_To do_
A) In the commit page, rewrite the paragraph beginning "The latest perf tool can return" as a short bulleted list that keeps its main facts.
B) From the commit page, extract the stretch from "committerMaksim Panchenko <maks@fb.com>" through "valid ones for the match.".

[BOLT] Add support for the latest perf tool
authorMaksim Panchenko <maks@fb.com>
Thu, 21 Jul 2022 01:51:08 +0000 (18:51 -0700)
committerMaksim Panchenko <maks@fb.com>
Fri, 22 Jul 2022 14:56:15 +0000 (07:56 -0700)
The latest perf tool can return non-empty buffer when executing
buildid-list command, even when perf.data was recorded with -B flag.
Some binaries will be listed without the ID, while others may have a
recorded ID. Allow invalid entires on the input, while checking the
valid ones for the match.

Reviewed By: Amir

Differential Revision: https://reviews.llvm.org/D130223

bolt/include/bolt/Profile/DataAggregator.h
bolt/include/bolt/Profile/DataReader.h
bolt/lib/Profile/DataAggregator.cpp
bolt/unittests/CMakeLists.txt
bolt/unittests/Profile/CMakeLists.txt [new file with mode: 0644]
bolt/unittests/Profile/DataAggregator.cpp [new file with mode: 0644]

index 48755c3..9d45f54 100644 (file)
@@ -278,7 +278,7 @@ private:
   /// Parser helpers
   /// Return false if we exhausted our parser buffer and finished parsing
   /// everything
-  bool hasData();
+  bool hasData() const { return !ParsingBuf.empty(); }
 
   /// Print heat map based on LBR samples.
   std::error_code printLBRHeatMap();
@@ -359,10 +359,6 @@ private:
   /// Parse a single pair of binary full path and associated build-id
   Optional<std::pair<StringRef, StringRef>> parseNameBuildIDPair();
 
-  /// Parse the output generated by "perf buildid-list" to extract build-ids
-  /// and return a file name matching a given \p FileBuildID.
-  Optional<StringRef> getFileNameForBuildID(StringRef FileBuildID);
-
   /// Coordinate reading and parsing of pre-aggregated file
   ///
   /// The regular perf2bolt aggregation job is to read perf output directly.

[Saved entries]
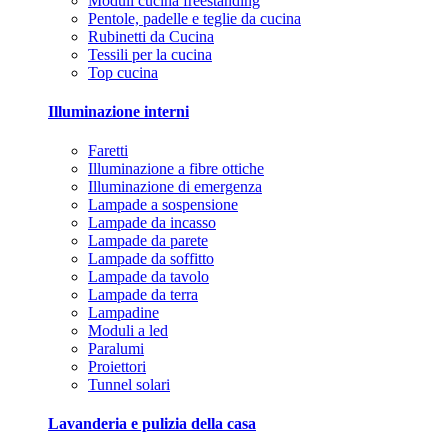
Moduli cucina freestanding
Pentole, padelle e teglie da cucina
Rubinetti da Cucina
Tessili per la cucina
Top cucina
Illuminazione interni
Faretti
Illuminazione a fibre ottiche
Illuminazione di emergenza
Lampade a sospensione
Lampade da incasso
Lampade da parete
Lampade da soffitto
Lampade da tavolo
Lampade da terra
Lampadine
Moduli a led
Paralumi
Proiettori
Tunnel solari
Lavanderia e pulizia della casa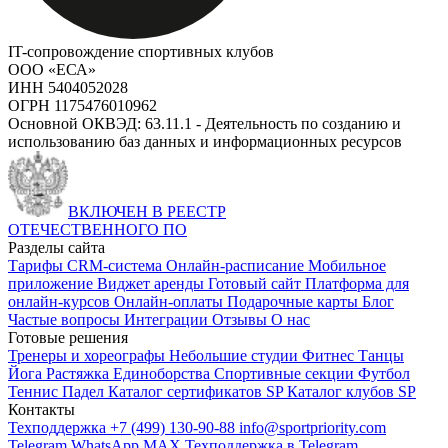
IT-сопровождение спортивных клубов
ООО «ЕСА»
ИНН 5404052028
ОГРН 1175476010962
Основной ОКВЭД: 63.11.1 - Деятельность по созданию и
использованию баз данных и информационных ресурсов
ВКЛЮЧЕН В РЕЕСТР
ОТЕЧЕСТВЕННОГО ПО
Разделы сайта
Тарифы
CRM-система
Онлайн-расписание
Мобильное
приложение
Виджет аренды
Готовый сайт
Платформа для
онлайн-курсов
Онлайн-оплаты
Подарочные карты
Блог
Частые вопросы
Интеграции
Отзывы
О нас
Готовые решения
Тренеры и хореографы
Небольшие студии
Фитнес
Танцы
Йога
Растяжка
Единоборства
Спортивные секции
Футбол
Теннис
Падел
Каталог сертификатов SP
Каталог клубов SP
Контакты
Техподдержка +7 (499) 130-90-88
info@sportpriority.com
Telegram
WhatsApp
MAX
Техподдержка в Telegram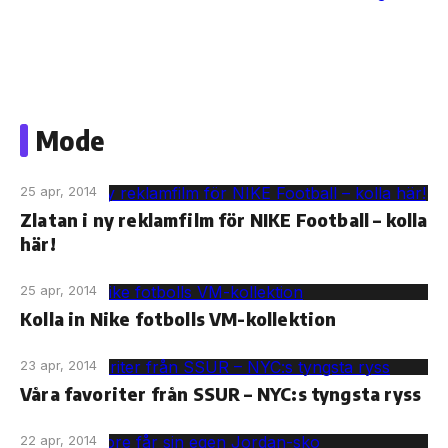
Skip
to
Mode
the
content
25 apr, 2014
Zlatan i ny reklamfilm för NIKE Football – kolla
här!
25 apr, 2014
Kolla in Nike fotbolls VM-kollektion
23 apr, 2014
Våra favoriter från SSUR – NYC:s tyngsta ryss
22 apr, 2014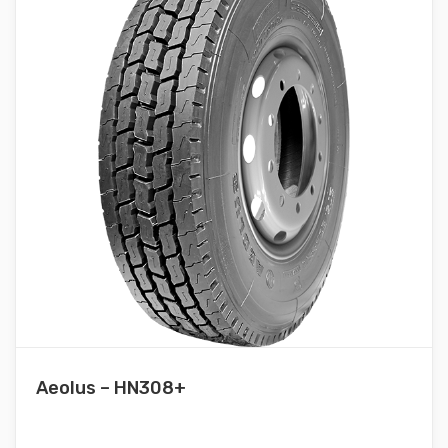
Aeolus – HN308+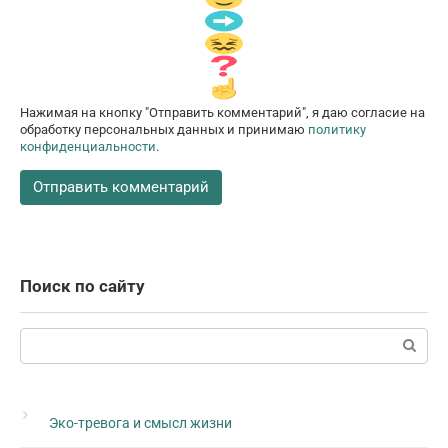
Нажимая на кнопку "Отправить комментарий", я даю согласие на
обработку персональных данных и принимаю
политику
конфиденциальности
.
Поиск по сайту
Поиск:
Эко-тревога и смысл жизни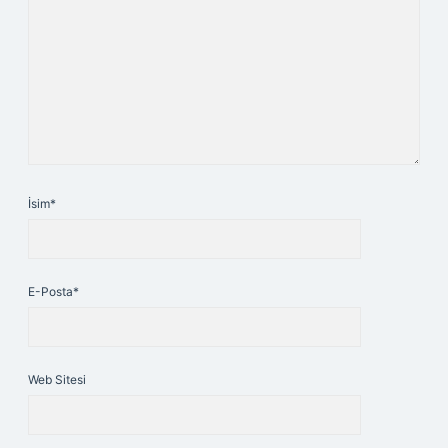
İsim*
E-Posta*
Web Sitesi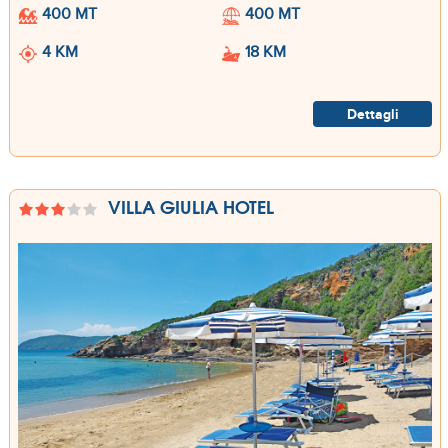
400 MT
400 MT
4 KM
18 KM
Dettagli
VILLA GIULIA HOTEL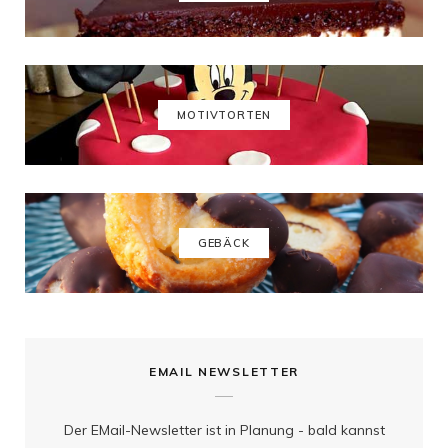
b
a
e
u
o
g
r
b
o
r
e
e
k
a
s
MOTIVTORTEN
m
t
GEBÄCK
EMAIL NEWSLETTER
Der EMail-Newsletter ist in Planung - bald kannst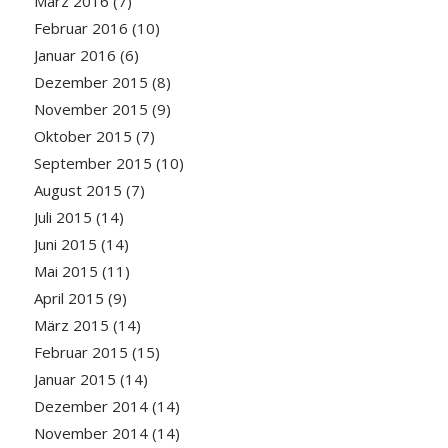
März 2016
(7)
Februar 2016
(10)
Januar 2016
(6)
Dezember 2015
(8)
November 2015
(9)
Oktober 2015
(7)
September 2015
(10)
August 2015
(7)
Juli 2015
(14)
Juni 2015
(14)
Mai 2015
(11)
April 2015
(9)
März 2015
(14)
Februar 2015
(15)
Januar 2015
(14)
Dezember 2014
(14)
November 2014
(14)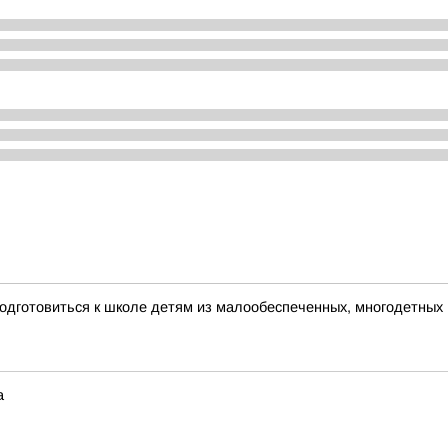
одготовиться к школе детям из малообеспеченных, многодетных
а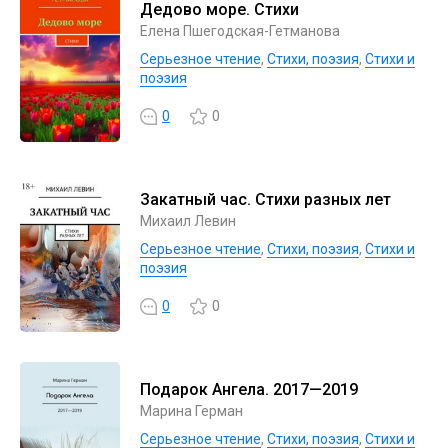
Дедово море. Стихи
Елена Пшегодская-Гетманова
Серьезное чтение
,
Cтихи, поэзия
,
Стихи и
поэзия
0
0
Закатный час. Cтихи разных лет
Михаил Левин
Серьезное чтение
,
Cтихи, поэзия
,
Стихи и
поэзия
0
0
Подарок Ангела. 2017—2019
Марина Герман
Серьезное чтение
,
Cтихи, поэзия
,
Стихи и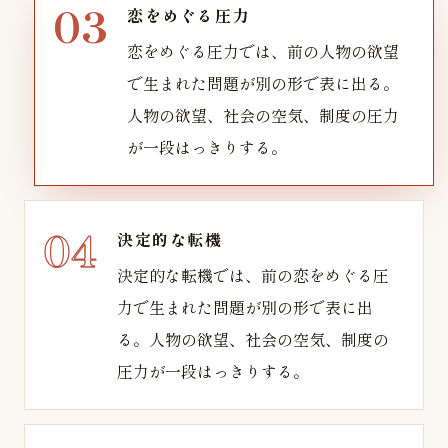
恋をめぐる圧力
恋をめぐる圧力では、前の人物の欲望
で生まれた問題が別の形で表に出る。
人物の欲望、社会の空気、制度の圧力
が一段はっきりする。
決定的な転機
決定的な転機では、前の恋をめぐる圧
力で生まれた問題が別の形で表に出
る。人物の欲望、社会の空気、制度の
圧力が一段はっきりする。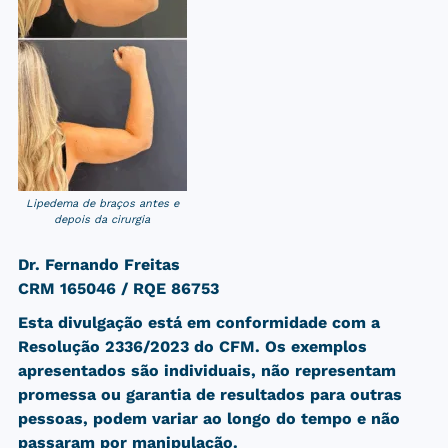
Lipedema de braços antes e
depois da cirurgia
Dr. Fernando Freitas
CRM 165046 / RQE 86753
Esta divulgação está em conformidade com a
Resolução 2336/2023 do CFM. Os exemplos
apresentados são individuais, não representam
promessa ou garantia de resultados para outras
pessoas, podem variar ao longo do tempo e não
passaram por manipulação.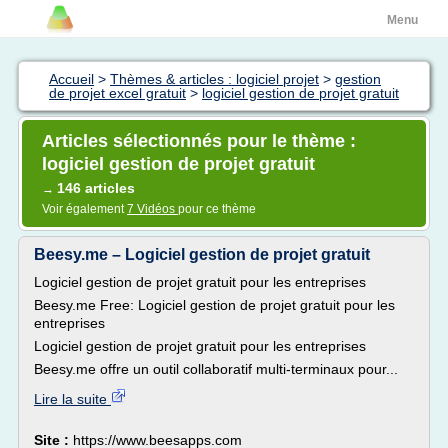
Menu
Accueil
>
Thèmes & articles : logiciel projet
>
gestion
de projet excel gratuit
>
logiciel gestion de projet gratuit
Articles sélectionnés pour le thème :
logiciel gestion de projet gratuit
146 articles
→
Voir également
7 Vidéos
pour ce thème
Beesy.me – Logiciel gestion de projet gratuit
Logiciel gestion de projet gratuit pour les entreprises
Beesy.me Free: Logiciel gestion de projet gratuit pour les
entreprises
Logiciel gestion de projet gratuit pour les entreprises
Beesy.me offre un outil collaboratif multi-terminaux pour...
Lire la suite
Site :
https://www.beesapps.com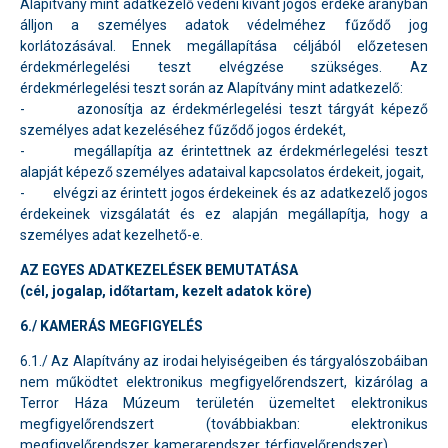
Alapítvány mint adatkezelő védeni kívánt jogos érdeke arányban
álljon a személyes adatok védelméhez fűződő jog
korlátozásával. Ennek megállapítása céljából előzetesen
érdekmérlegelési teszt elvégzése szükséges. Az
érdekmérlegelési teszt során az Alapítvány mint adatkezelő:
- azonosítja az érdekmérlegelési teszt tárgyát képező
személyes adat kezeléséhez fűződő jogos érdekét,
- megállapítja az érintettnek az érdekmérlegelési teszt
alapját képező személyes adataival kapcsolatos érdekeit, jogait,
- elvégzi az érintett jogos érdekeinek és az adatkezelő jogos
érdekeinek vizsgálatát és ez alapján megállapítja, hogy a
személyes adat kezelhető-e.
AZ EGYES ADATKEZELÉSEK BEMUTATÁSA
(cél, jogalap, időtartam, kezelt adatok köre)
6./
KAMERÁS MEGFIGYELÉS
6.1./ Az Alapítvány az irodai helyiségeiben és tárgyalószobáiban
nem működtet elektronikus megfigyelőrendszert, kizárólag a
Terror Háza Múzeum területén üzemeltet elektronikus
megfigyelőrendszert (továbbiakban: elektronikus
megfigyelőrendszer, kamerarendszer, térfigyelőrendszer).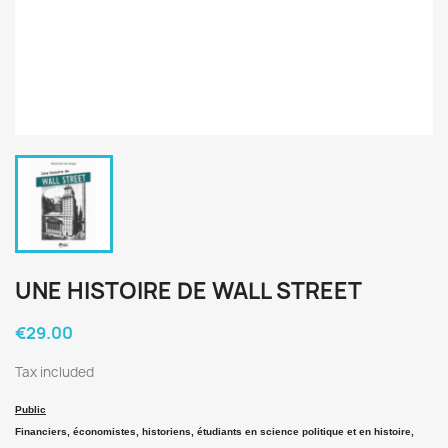
UNE HISTOIRE DE WALL STREET
€29.00
Tax included
Public
Financiers, économistes, historiens, étudiants en science politique et en histoire,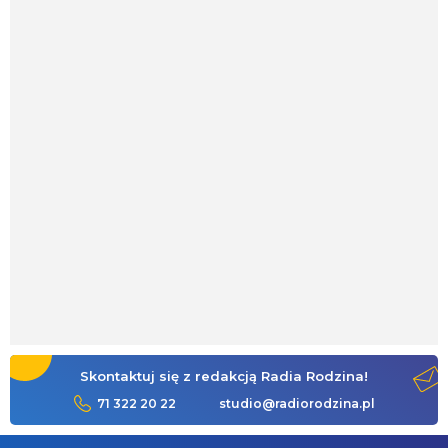
Skontaktuj się z redakcją Radia Rodzina!
71 322 20 22
studio@radiorodzina.pl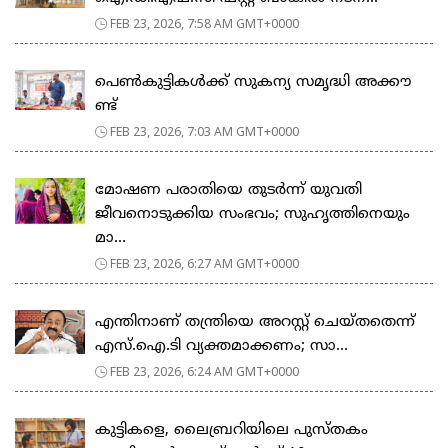
FEB 23, 2026, 7:58 AM GMT+0000
പെ​ൺ​കു​ട്ടി​ക​ൾ​ക്ക് സു​ക​ന്യ സ​മൃ​ദ്ധി അ​ക്കൗ​
ണ്ട്
FEB 23, 2026, 7:03 AM GMT+0000
മോഷണ പരാതിയെ തുടര്‍ന്ന് യുവതി
ജീവനൊടുക്കിയ സംഭവം; സുഹൃത്തിനെയും
മാ...
FEB 23, 2026, 6:27 AM GMT+0000
എന്തിനാണ് തന്ത്രിയെ അറസ്റ്റ് ചെയ്തതെന്ന്
എസ്.ഐ.ടി വ്യക്തമാക്കണം; സാ...
FEB 23, 2026, 6:24 AM GMT+0000
കുട്ടികളെ, ലൈബ്രറിയിലെ പുസ്തകം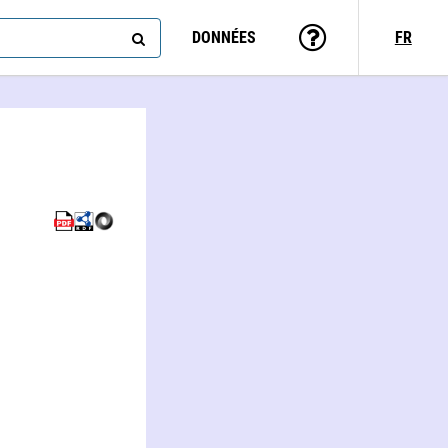
DONNÉES
FR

_Task-by-task outputs_
A)
- The latest perf tool may return a non-empty buffer for the buildid-list command, even when perf.data was recorded with the -B flag.
- Some binaries are listed without an ID, while others may have a recorded ID.
- The change allows invalid entries in the input and checks the valid ones for a match.

B)
committerMaksim Panchenko <maks@fb.com>
Fri, 22 Jul 2022 14:56:15 +0000 (07:56 -0700)
The latest perf tool can return non-empty buffer when executing
buildid-list command, even when perf.data was recorded with -B flag.
Some binaries will be listed without the ID, while others may have a
recorded ID. Allow invalid entires on the input, while checking the
valid ones for the match.